Martin Kröger hofft, dass Rot-Rot-Grün sich berappelt

  • Martin Kröger
  • Lesedauer: 2 Min.

Missmut, Verdrossenheit und Erfolglosigkeit, damit sind fast alle Menschen im Leben mal konfrontiert. Wenn es nicht richtig läuft, dann muss Frust abgelassen werden. Aus dieser Perspektive kann man das Agieren Michael Müllers auf dem SPD-Landesparteitag menschlich sogar nachvollziehen.

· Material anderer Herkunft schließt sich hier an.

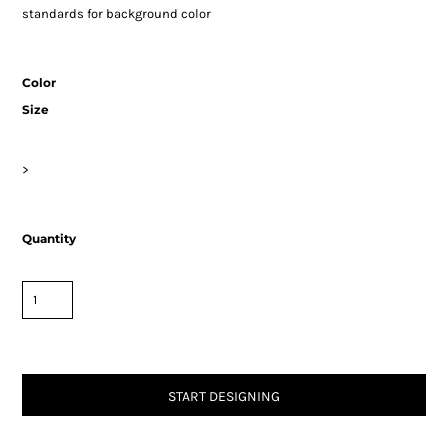
standards for background color
Color
Size
>
Quantity
START DESIGNING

Schließlich läuft es für den starken Mann der SPD, der sowohl als Landesvorsitzender die Partei leitet und als Regierender Bürgermeister den Senat, politisch extrem schlecht: 15 Prozent in den Umfragen, Platz vier hinter Grünen, LINKE und CDU, das ist nicht der Anspruch der einst so stolzen SPD in der Hauptstadt, die sich selbst unangefochten an der Spitze der Parteien wähnt.

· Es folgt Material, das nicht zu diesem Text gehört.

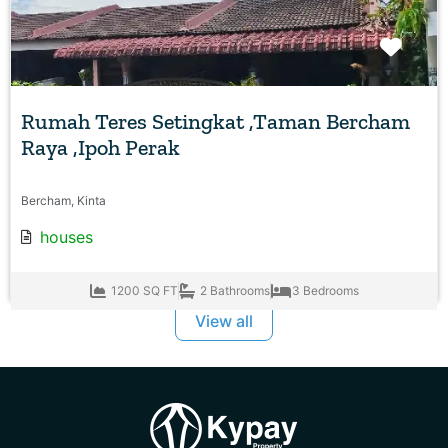
Favo
Rumah Teres Setingkat ,Taman Bercham
Raya ,Ipoh Perak
Bercham, Kinta
houses
1200 SQ FT
2 Bathrooms
3 Bedrooms
View all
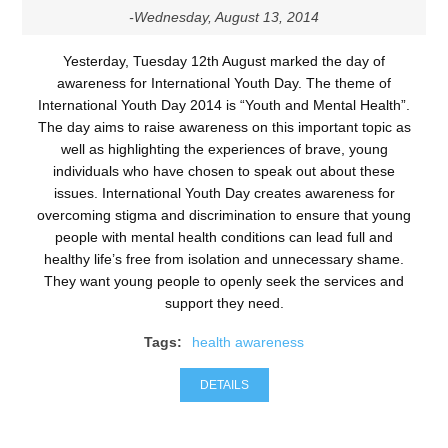
-Wednesday, August 13, 2014
Yesterday, Tuesday 12th August marked the day of
awareness for International Youth Day. The theme of
International Youth Day 2014 is “Youth and Mental Health”.
The day aims to raise awareness on this important topic as
well as highlighting the experiences of brave, young
individuals who have chosen to speak out about these
issues. International Youth Day creates awareness for
overcoming stigma and discrimination to ensure that young
people with mental health conditions can lead full and
healthy life’s free from isolation and unnecessary shame.
They want young people to openly seek the services and
support they need.
Tags:
health awareness
DETAILS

Doch bei allem Verständnis für Frust in erfolglosen Lebensphasen sind die aggressiven Untertöne und die offensichtliche Wut, mit der der Senatschef seine Partner neuerdings öffentlich angeht, irritierend. Das wirkt hilflos. Von einem Senatschef werden jedoch gemeinhin Führung, Vermittlung und Lenkung erwartet. Aber wohl kaum das öffentliche Zelebrieren eines Beleidigtseins, nur weil die SPD keine Verschärfung des Polizeigesetzes bekommt, die so bislang nicht im Koalitionsvertrag vorgesehen war. Frei nach dem Motto: Wie Du mir, so ich Dir! Wenn Du blockierst, dann blockiere ich auch. Nur: Wer blockiert, der nicht regiert!

Eine auf persönlichen Befindlichkeiten beruhende Lähmung kann sich der rot-rot-grüne Senat indes nicht leisten. Zentrale Probleme der Stadt - Mietenkrise, Verkehrskollaps und Klimawende - sind überhaupt nicht gelöst. Das muss doch insbesondere der SPD klar sein, die in früheren Wahlkämpfen gerne mit dem Slogan »Berlin verstehen« geworben hat. Als Spitzenkraft in der Koalition könnte sie gestalten. Als Senatschef müsste Michael Müller Blockaden auflösen, moderieren und Kompromisse vorschlagen.

Stattdessen wird jetzt der Stillstand zementiert, wovon niemand in der Koalition etwas hat. Am wenigsten die SPD.